Loading Packages

library(tidyverse)
library(stringr)
library(lubridate)
library(skimr)
library(ggpubr)
library(ggimage)

Dates and times

Import the swiftSongs.csv

# Variables to keep
keeps <- c("track_name", "album_name", "youtube_url", "youtube_title", "youtube_publish_date", "youtube_duration", "song_release_date_year", "song_release_date_month", "song_release_date_day")

# Importing CSV file
swiftSongs <- read_csv("https://raw.githubusercontent.com/dilernia/STA418-518/main/Data/swiftSongs.csv") %>% 
  dplyr::select(keeps)

Explore high-level characteristics of the data using the glimpse() function.

glimpse(swiftSongs)
## Rows: 151
## Columns: 9
## $ track_name              <chr> "...Ready For It?", "‘tis the damn season", "a…
## $ album_name              <chr> "reputation", "evermore", "folklore", "folklor…
## $ youtube_url             <chr> "http://www.youtube.com/watch?v=wIft-t-MQuE", …
## $ youtube_title           <chr> "Taylor Swift - …Ready For It?", "Taylor Swift…
## $ youtube_publish_date    <dttm> 2017-10-27 04:00:03, 2020-12-11 05:00:05, 202…
## $ youtube_duration        <chr> "PT3M31S", "PT3M56S", "PT4M24S", "PT4M56S", "P…
## $ song_release_date_year  <dbl> 2017, 2020, 2020, 2020, 2020, 2020, 2020, 2020…
## $ song_release_date_month <dbl> 9, 12, 7, 7, 7, 12, 12, 12, 12, 12, 7, 12, 7, …
## $ song_release_date_day   <dbl> 3, 11, 24, 24, 24, 11, 11, 11, 11, 11, 24, 11,…
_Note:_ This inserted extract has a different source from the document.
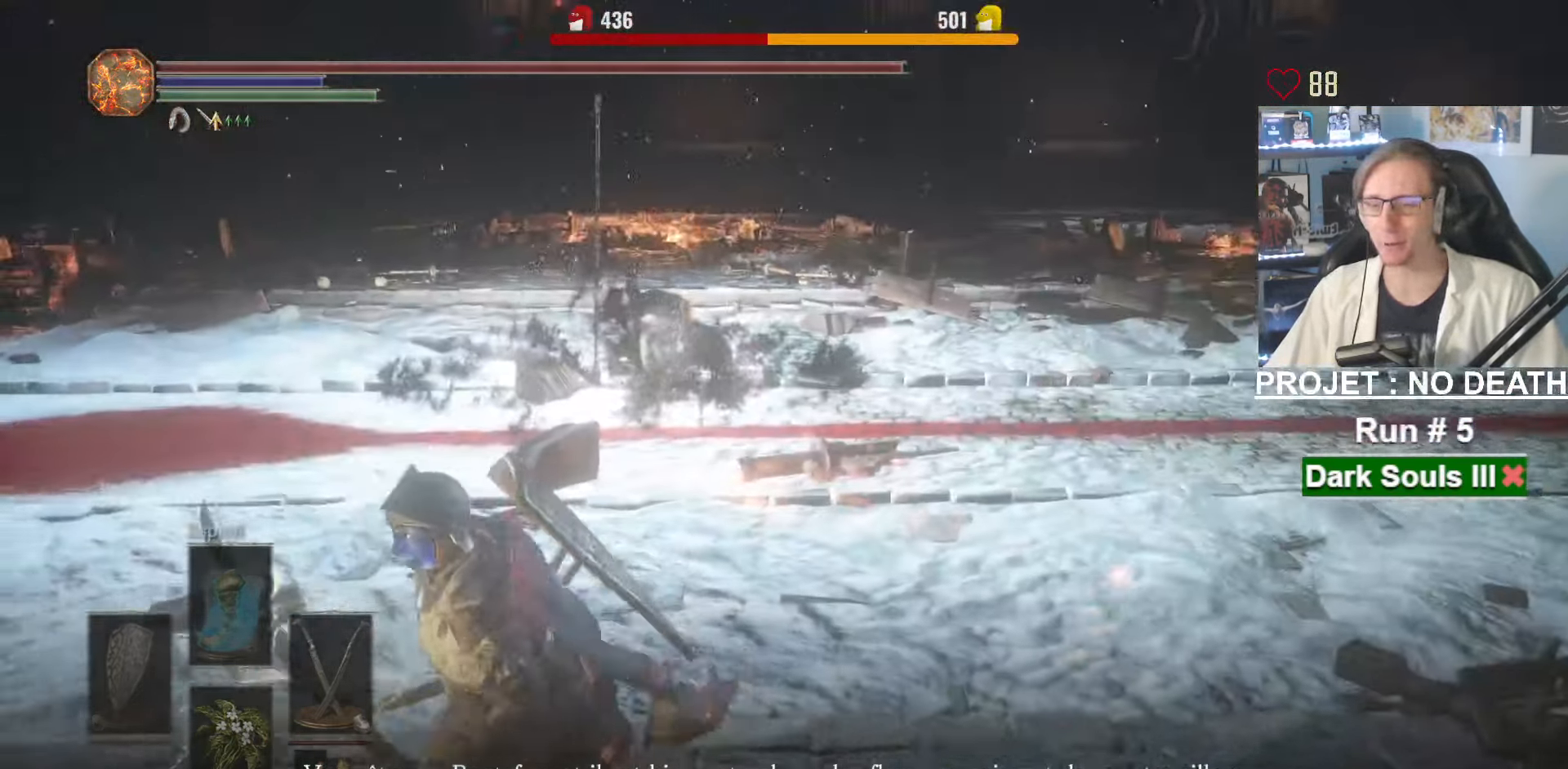
{"keys": [], "mouse": ["wheel"], "events": [[267, "s", "up"], [367, "q", "up"], [367, "z", "down"], [450, "mouse_wheel", "down"], [500, "z", "up"]]}
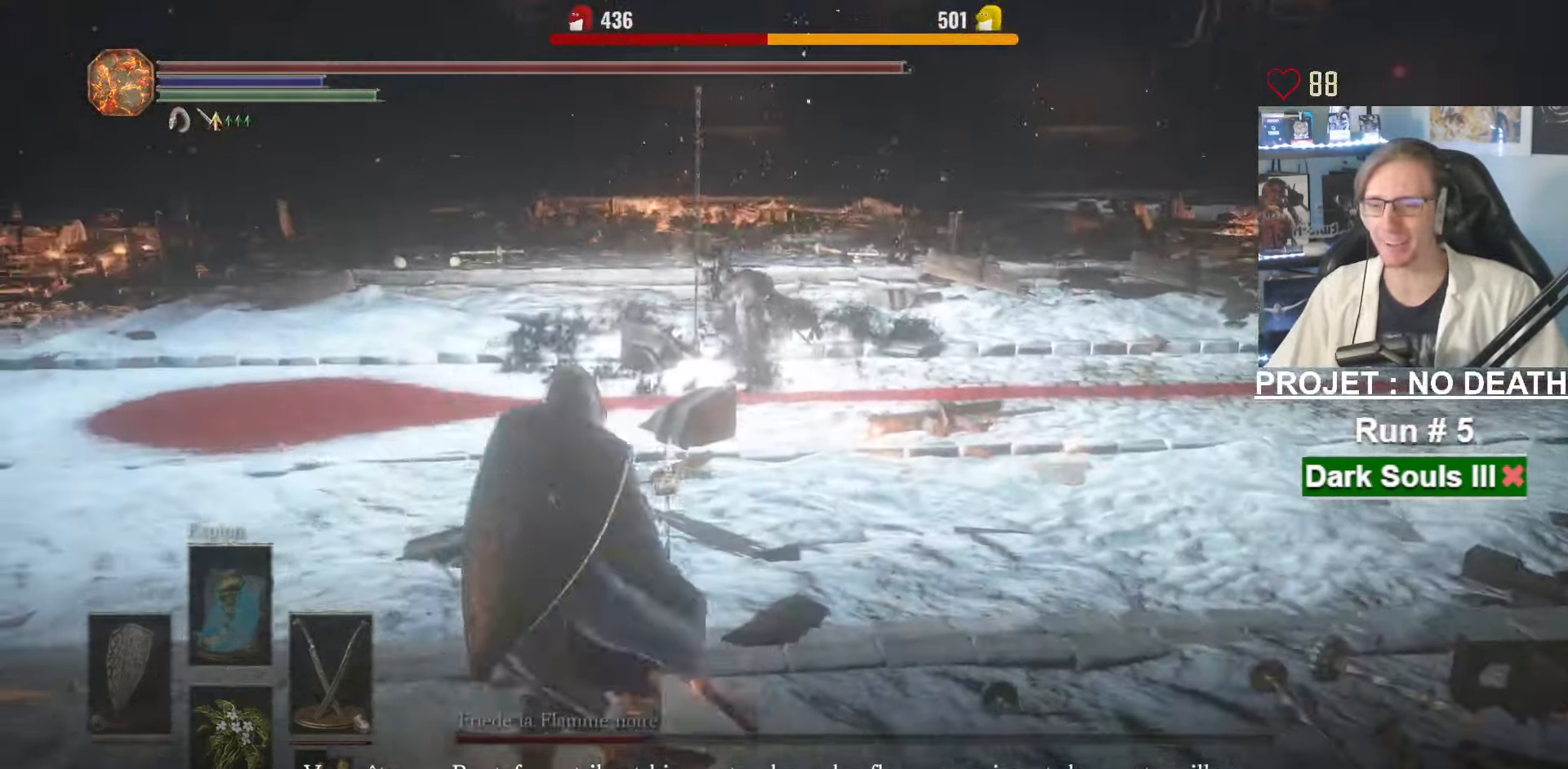
{"keys": [], "mouse": [], "events": [[50, "mouse_wheel", "up"], [200, "q", "down"], [384, "q", "up"], [384, "z", "down"], [467, "z", "up"]]}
Are there any noticeable missing value patterns?

Answer: There no missing value patterns

skim(swiftSongs)
Data summary
Name swiftSongs
Number of rows 151
Number of columns 9
_______________________
Column type frequency:
character 5
numeric 3
POSIXct 1
________________________
Group variables None

Variable type: character

skim_variable n_missing complete_rate min max empty n_unique whitespace
track_name 0 1 2 70 0 151 0
album_name 0 1 3 12 0 10 0
youtube_url 0 1 42 42 0 151 0
youtube_title 0 1 5 79 0 151 0
youtube_duration 0 1 4 7 0 92 0

Variable type: numeric

skim_variable n_missing complete_rate mean sd p0 p25 p50 p75 p100 hist
song_release_date_year 0 1 2014.95 5.17 2006 2010 2017 2020 2022 ▃▅▂▂▇
song_release_date_month 0 1 9.46 1.85 3 8 10 11 12 ▁▁▅▇▅
song_release_date_day 0 1 18.38 6.85 2 11 21 24 28 ▁▅▁▅▇

Variable type: POSIXct

skim_variable n_missing complete_rate min max median n_unique
youtube_publish_date 0 1 2009-06-16 21:42:34 2022-10-25 04:00:09 2018-11-21 08:34:37 134

Coercing strings to a date

ymd("1989-12-13")
## [1] "1989-12-13"
mdy("December 13th, 1989")
## [1] "1989-12-13"
dmy("13-Dec-1989")
## [1] "1989-12-13"
ymd(19891213)
## [1] "1989-12-13"

Create a new character variable song_release_date_char in the swiftSongs data set using the mutate() and str_c() functions.

swiftSongs <- swiftSongs %>% mutate(song_release_date_char = str_c(song_release_date_year, song_release_date_month, song_release_date_day, sep = "-"))

Create a new date / time variable song_release_date using the newly created song_release_date_char variable and the appropriate lubridate helper function.

swiftSongs <- swiftSongs %>% mutate(song_release_date = ymd(song_release_date_char))

Reproduce the scatter plot below showing the relationship between the release date of each of Taylor’s songs, and the release date of the corresponding YouTube video.

ggplot(data = swiftSongs, aes(x=song_release_date,y=youtube_publish_date, color = album_name)) + geom_point() + labs(title ="Taylor swift release dates",
                      x= "Song release date",
                      y = "YouTube video release date",
                      caption = "Data source: Genius API & YouTube API",
                      color = "Album") + theme_bw() + theme(legend.position = "bottom", text = element_text(face = "bold"))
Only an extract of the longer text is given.